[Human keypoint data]

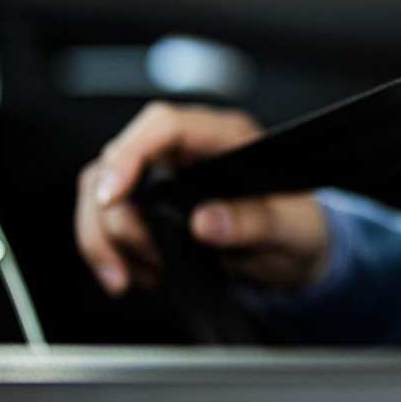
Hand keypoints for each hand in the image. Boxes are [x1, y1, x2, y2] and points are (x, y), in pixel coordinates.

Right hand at [73, 103, 328, 296]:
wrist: (298, 253)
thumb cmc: (300, 229)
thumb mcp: (293, 230)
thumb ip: (255, 223)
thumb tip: (207, 222)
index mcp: (227, 137)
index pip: (164, 125)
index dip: (131, 154)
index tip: (111, 196)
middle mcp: (189, 147)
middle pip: (118, 159)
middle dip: (114, 216)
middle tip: (141, 258)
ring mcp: (165, 174)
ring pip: (100, 190)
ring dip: (103, 237)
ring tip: (129, 276)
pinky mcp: (150, 203)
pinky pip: (107, 218)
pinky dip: (109, 250)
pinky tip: (134, 276)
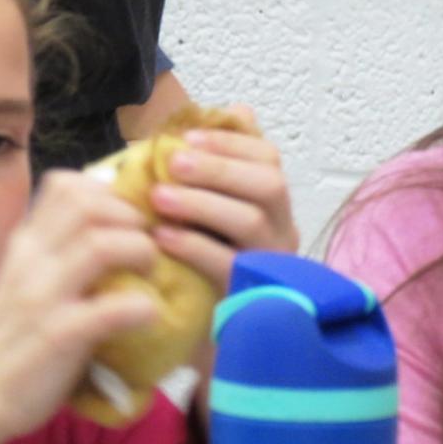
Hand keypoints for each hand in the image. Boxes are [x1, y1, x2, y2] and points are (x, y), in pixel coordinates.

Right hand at [0, 171, 158, 443]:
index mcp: (23, 246)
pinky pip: (112, 308)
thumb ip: (52, 259)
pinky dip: (141, 308)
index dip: (108, 193)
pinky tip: (148, 316)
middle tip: (142, 245)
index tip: (125, 219)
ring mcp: (42, 297)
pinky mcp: (58, 336)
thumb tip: (106, 238)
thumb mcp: (21, 285)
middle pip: (88, 203)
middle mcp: (29, 261)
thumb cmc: (5, 345)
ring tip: (147, 275)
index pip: (65, 185)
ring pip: (101, 244)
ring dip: (139, 253)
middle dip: (130, 217)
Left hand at [146, 105, 297, 286]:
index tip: (186, 138)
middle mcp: (283, 230)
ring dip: (202, 202)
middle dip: (219, 168)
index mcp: (275, 204)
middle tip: (173, 162)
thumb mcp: (211, 208)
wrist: (206, 332)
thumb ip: (220, 162)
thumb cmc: (205, 257)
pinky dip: (195, 246)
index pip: (269, 159)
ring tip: (159, 197)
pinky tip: (162, 237)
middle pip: (269, 186)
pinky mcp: (252, 295)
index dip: (230, 143)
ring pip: (252, 221)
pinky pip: (230, 265)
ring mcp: (273, 263)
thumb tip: (236, 110)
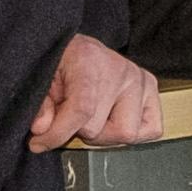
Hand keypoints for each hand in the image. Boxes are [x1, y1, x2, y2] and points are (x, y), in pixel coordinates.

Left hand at [28, 30, 162, 152]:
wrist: (79, 48)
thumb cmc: (61, 63)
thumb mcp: (42, 80)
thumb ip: (40, 104)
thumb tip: (42, 129)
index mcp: (89, 60)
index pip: (82, 109)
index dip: (58, 133)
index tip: (39, 142)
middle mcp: (121, 69)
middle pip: (99, 128)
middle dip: (79, 131)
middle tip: (71, 118)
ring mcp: (140, 79)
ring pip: (126, 134)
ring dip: (104, 135)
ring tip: (93, 118)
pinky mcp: (152, 91)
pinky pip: (151, 130)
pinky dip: (131, 133)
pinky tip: (114, 120)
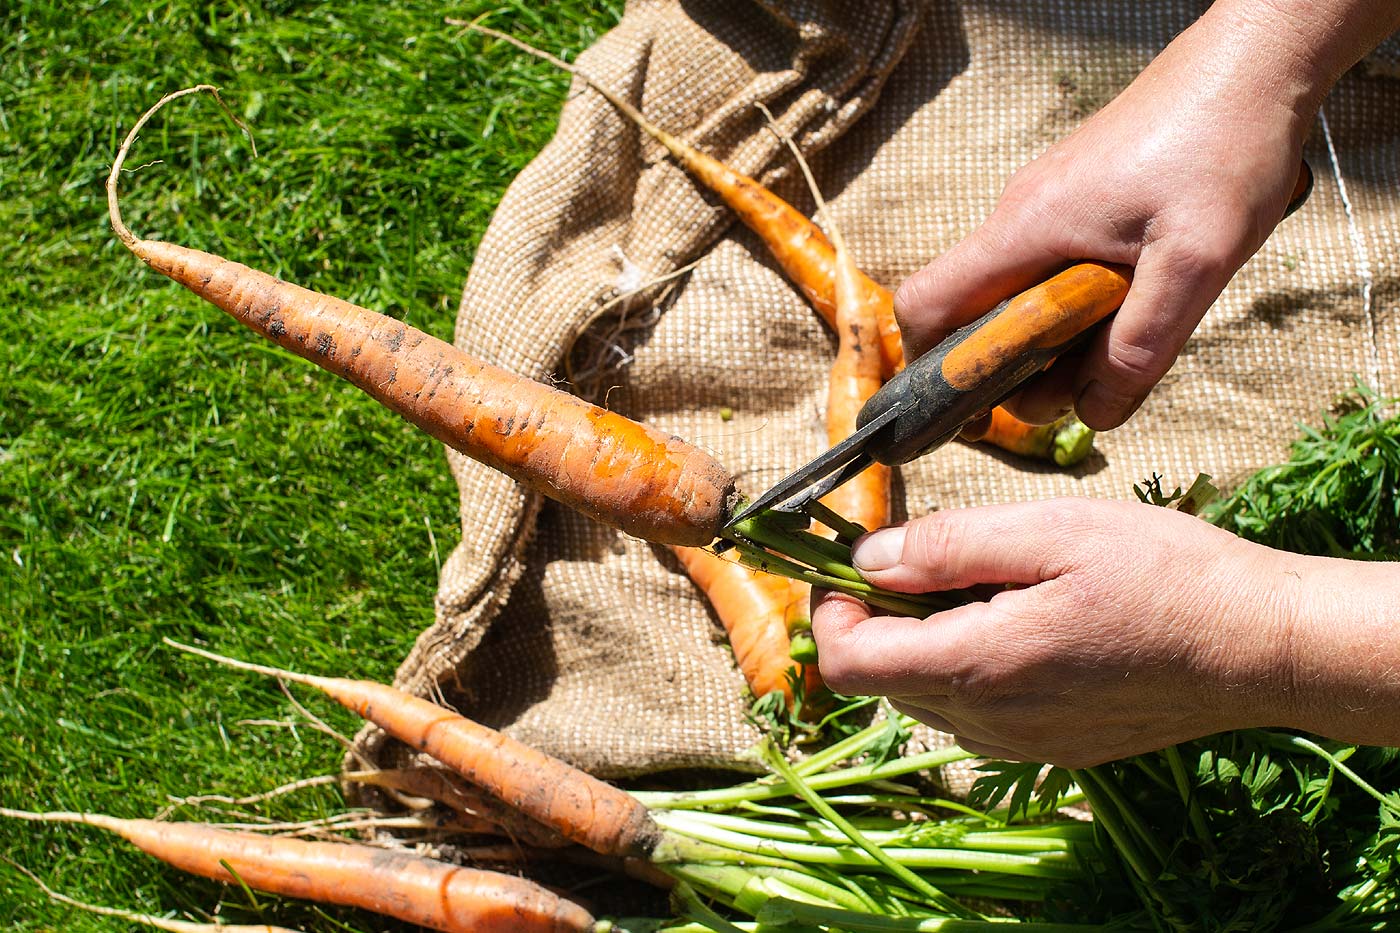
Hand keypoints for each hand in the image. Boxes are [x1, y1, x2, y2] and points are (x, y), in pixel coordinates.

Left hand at [811, 499, 1304, 766]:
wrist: (1258, 648)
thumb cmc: (1164, 576)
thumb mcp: (1051, 532)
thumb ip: (948, 547)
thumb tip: (869, 558)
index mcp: (979, 665)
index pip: (849, 664)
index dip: (830, 612)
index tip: (850, 565)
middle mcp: (990, 720)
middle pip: (881, 681)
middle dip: (875, 619)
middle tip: (918, 557)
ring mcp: (1021, 743)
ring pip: (925, 698)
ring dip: (922, 642)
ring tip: (978, 584)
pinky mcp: (1051, 747)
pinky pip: (974, 713)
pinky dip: (966, 666)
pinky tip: (1015, 621)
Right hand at [893, 0, 1395, 429]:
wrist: (1256, 64)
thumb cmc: (1227, 148)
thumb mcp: (1197, 262)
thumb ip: (1140, 345)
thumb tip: (1091, 414)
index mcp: (1026, 229)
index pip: (927, 305)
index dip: (933, 367)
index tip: (980, 407)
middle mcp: (1020, 216)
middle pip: (974, 315)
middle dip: (1020, 369)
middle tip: (1092, 382)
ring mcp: (1046, 205)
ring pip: (1020, 296)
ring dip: (1060, 338)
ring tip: (1135, 326)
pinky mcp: (1076, 200)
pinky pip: (1053, 271)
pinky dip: (1081, 305)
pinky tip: (1142, 294)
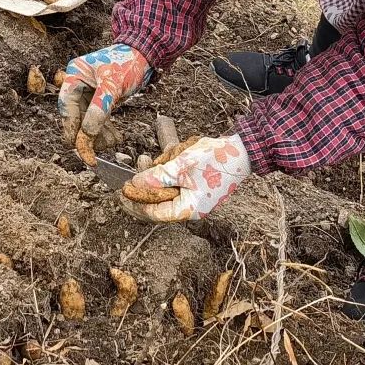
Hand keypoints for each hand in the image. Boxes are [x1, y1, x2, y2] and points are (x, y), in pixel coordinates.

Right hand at [58, 44, 151, 154]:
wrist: (145, 55)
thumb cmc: (127, 61)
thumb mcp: (112, 84)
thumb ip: (98, 108)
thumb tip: (86, 134)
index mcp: (74, 75)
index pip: (66, 107)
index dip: (72, 129)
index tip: (80, 148)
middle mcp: (78, 85)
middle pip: (76, 118)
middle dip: (88, 135)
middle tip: (99, 150)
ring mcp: (89, 94)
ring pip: (87, 123)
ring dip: (98, 136)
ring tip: (114, 141)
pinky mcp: (100, 100)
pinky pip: (98, 121)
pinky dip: (105, 131)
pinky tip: (116, 137)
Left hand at [120, 134, 249, 222]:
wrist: (243, 150)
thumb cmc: (216, 160)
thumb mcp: (182, 166)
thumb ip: (158, 177)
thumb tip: (136, 185)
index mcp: (189, 209)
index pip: (155, 213)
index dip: (136, 203)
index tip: (121, 192)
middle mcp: (191, 206)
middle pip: (159, 198)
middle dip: (151, 179)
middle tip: (138, 165)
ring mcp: (195, 194)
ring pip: (167, 184)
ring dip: (164, 166)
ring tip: (167, 152)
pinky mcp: (196, 183)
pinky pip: (177, 177)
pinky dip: (174, 164)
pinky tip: (179, 151)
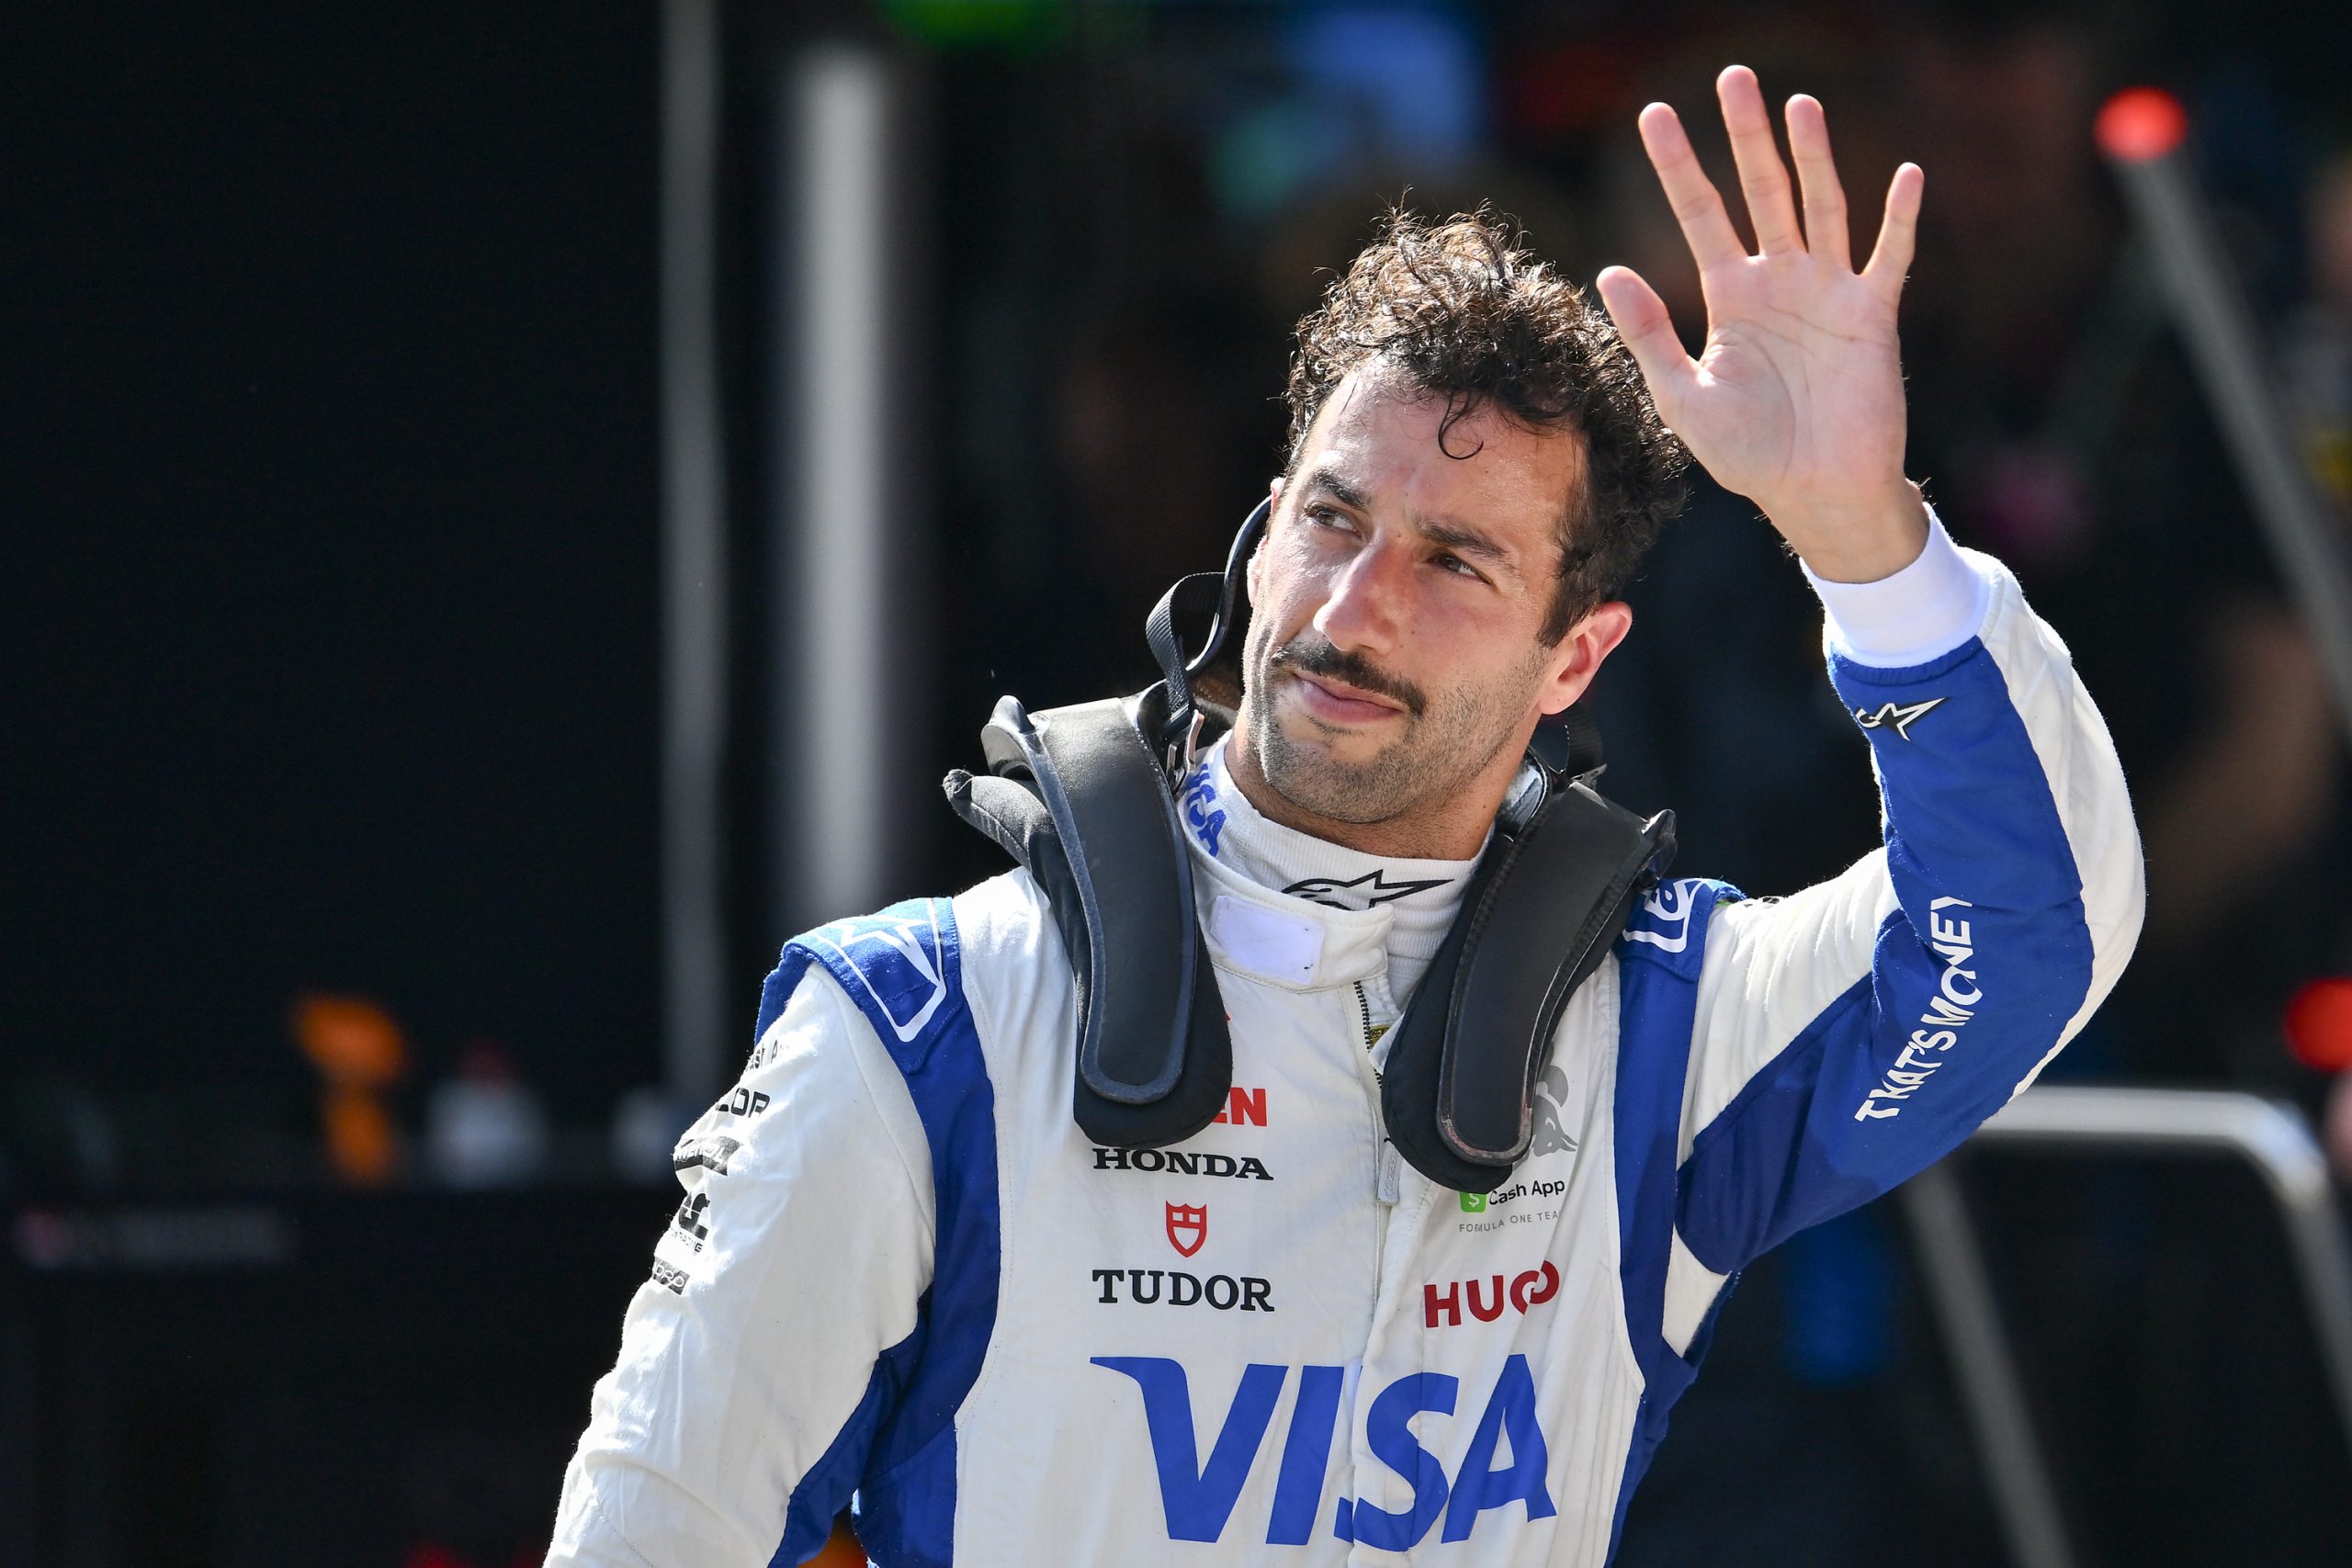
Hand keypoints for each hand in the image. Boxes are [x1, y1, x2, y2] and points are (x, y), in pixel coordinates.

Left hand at [1595, 65, 1927, 582]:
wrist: (1813, 495)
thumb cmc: (1747, 454)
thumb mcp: (1682, 396)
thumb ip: (1649, 334)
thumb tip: (1608, 270)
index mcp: (1731, 295)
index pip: (1699, 214)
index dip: (1677, 165)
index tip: (1653, 114)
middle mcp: (1779, 281)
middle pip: (1760, 191)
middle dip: (1745, 136)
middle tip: (1732, 76)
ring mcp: (1828, 292)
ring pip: (1818, 207)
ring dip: (1811, 157)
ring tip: (1797, 105)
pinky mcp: (1872, 316)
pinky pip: (1888, 257)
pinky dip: (1898, 219)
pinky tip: (1906, 174)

Brief: Each entry above should be copied exactly. The pictures should not.

Exercise solution:
Hand keypoints for each hand in the image. Boxes are [x1, y1, x2, y2] and points are (x, y), in pixel coordinates.

Right hand at [73, 103, 328, 296]:
wrist: (298, 253)
thumb cmc: (300, 229)
thumb mcp: (293, 230)
thumb ip: (255, 223)
thumb tip: (207, 222)
index mcp: (227, 137)
index pip: (164, 125)
index dip: (131, 154)
index tip: (111, 196)
middle mcp: (189, 147)
middle pip: (118, 159)
middle dip: (114, 216)
middle tip: (141, 258)
ring mcp: (165, 174)
ring pip: (100, 190)
ring dip: (103, 237)
ring tip: (129, 276)
pinky mcp: (150, 203)
pinky pip: (107, 218)
pinky dip: (109, 250)
pinky tip: (134, 276)
Hand keypoints for each hand in the image. Boxes are [x1, y1, x2, y2] and points are (x, y), in pixel coordinates.

Right hand at [0, 171, 158, 443]:
index mcp: (23, 246)
pinky pip: (112, 308)
thumb ip: (52, 259)
pinky dip: (141, 308)
index dip: (108, 193)
pinky tip: (148, 316)
middle tip: (142, 245)
index tip: (125, 219)
ring mcp: (42, 297)
pinky mcp: (58, 336)
thumb tip: (106, 238)
thumb mcp: (21, 285)
middle pip: (88, 203)
middle mcp: (29, 261)
thumb cmc: (5, 345)
ring tip: (147, 275)
index pip: (65, 185)
ring pip: (101, 244)
ring dip: (139, 253)
middle dip: (130, 217)
Left hand at [146, 105, 297, 286]:
index tip: (186, 138)
middle mcp: (283, 230)
ring dip: (202, 202)
middle dip: (219, 168)
index mcp: (275, 204)
middle tip: (173, 162)
thumb mcp: (211, 208)
wrist: (206, 332)
thumb ip: (220, 162)
thumb cmc: (205, 257)
pinky dip: (195, 246)
index pip: (269, 159)
ring tip: (159, 197)
pinky tip: (162, 237)
middle pip: (269, 186)
pinky mcp: (252, 295)
index dip: (230, 143)
ring pip: (252, 221)
pinky pip: (230, 265)
ring mcp: (273, 263)
thumb tip: (236, 110)
Hand keypoints for each hand in the image. Boxes are [x1, y1, x2, y2] and points are (x, y), in pixel coordinates.

Left hand at [28, 30, 162, 152]:
wrist: (79, 48)
thumb cmc: (61, 63)
thumb mcp: (42, 80)
thumb ip: (40, 104)
thumb tip: (42, 129)
index mcp: (89, 60)
index pip: (82, 109)
index dip: (58, 133)
index tip: (39, 142)
middle mcp: (121, 69)
middle pip: (99, 128)
middle dip: (79, 131)
middle tip: (71, 118)
ring mcp: (140, 79)
ring pip: (126, 134)
ring dip: (104, 135)
ring tip: (93, 118)
pinky mcp: (152, 91)
pinky pip: (151, 130)
pinky dip: (131, 133)
pinky tip: (114, 120)
Hand keypoints for each hand in the image. Boxes are [x1, y1, x2, y2] and points are (x, y), in pixel coordinates.

Left hand at [811, 499, 1304, 766]:
wrist: (1258, 648)
thumb cmc: (1164, 576)
thumb mcp: (1051, 532)
thumb ip: (948, 547)
thumb tip: (869, 558)
index mcp: (979, 665)
index pip: (849, 664)
index dip: (830, 612)
index tip: (850, 565)
middle mcp: (990, 720)
middle pip: (881, 681)
middle dip: (875, 619)
middle tip: (918, 557)
ring mcp: (1021, 743)
ring pip: (925, 698)
ring dip: (922, 642)
ring tip: (978, 584)
pinky mcp: (1051, 747)
pinky pip: (974, 713)
pinky dip: (966, 666)
pinky tip: (1015, 621)
Right hand at [893, 0, 1395, 429]:
wrist: (1256, 64)
thumb cmc: (1227, 148)
thumb mcp: (1197, 262)
thumb ip: (1140, 345)
thumb tip: (1091, 414)
index mcp: (1026, 229)
index pip: (927, 305)
index dip: (933, 367)
index tip: (980, 407)
middle mcp: (1020, 216)
middle pip: (974, 315)
middle dip: (1020, 369)
middle tip: (1092, 382)
ring mcp: (1046, 205)
ring pip: (1020, 296)
ring dip: (1060, 338)
ring tip: (1135, 326)
pinky mcp: (1076, 200)
pinky pip: (1053, 271)
pinky dip: (1081, 305)
pinky tip: (1142, 294)
Hand keypoints for each hand in the image. Boxes are [x1, y1, x2, y2] and points are (x, y), in pixel coordinates.

Right hand at [58, 44, 151, 154]:
wrist: (145, 55)
thumb cmc: (127, 61)
thumb mcp: (112, 84)
thumb ip: (98, 108)
thumb tip: (86, 134)
index mcp: (74, 75)
index pip: (66, 107)
index dip: (72, 129)
index tip: (80, 148)
middle mcp: (78, 85)
middle pip: (76, 118)
middle dip: (88, 135)
middle tip: (99, 150)
ring mcp: (89, 94)
ring pip: (87, 123)
ring dip: (98, 136)
ring tip: (114, 141)
pinky mcp: (100, 100)
pinky pip: (98, 121)
pinky dip: (105, 131)
pinky tip: (116, 137)
Left hand at [120, 134, 249, 222]:
wrist: (243, 150)
thumb cmc: (216, 160)
thumb mcp: (182, 166)
thumb ip: (158, 177)
thumb tip: (136, 185)
index mcp: (189, 209)
index pip: (155, 213)
index dip: (136, 203)
index tip: (121, 192)
middle mcp: (191, 206)
middle pip: (159, 198)
middle dip: (151, 179)
middle tip: (138, 165)
ring mcp: (195, 194)
ring pip: (167, 184)
ring dip: (164, 166)
ring tip: (167, 152)
pinky mcp: (196, 183)
pinky pip: (177, 177)
pinky dip: (174, 164)
pinky tip: (179, 151)
Hand keypoints for each hand in the image. Boxes are [x1, y1, x2, y2] and points are (x, y), in pixel coordinates.

Left hand at [1595, 65, 1927, 582]:
wrist: (1813, 495)
thumb cmc: (1747, 454)
thumb mcp: (1682, 396)
thumb ip: (1649, 334)
thumb tip: (1608, 270)
index mcp: (1731, 295)
index pip: (1699, 214)
index dip: (1677, 165)
index tip: (1653, 114)
middle mcp: (1779, 281)
middle pip: (1760, 191)
middle dip: (1745, 136)
middle tip: (1732, 76)
ring mcp: (1828, 292)
ring pip: (1818, 207)
ring dip: (1811, 157)
ring tip: (1797, 105)
pinky mcp: (1872, 316)
pinky pip: (1888, 257)
pinky dip: (1898, 219)
pinky tip: (1906, 174)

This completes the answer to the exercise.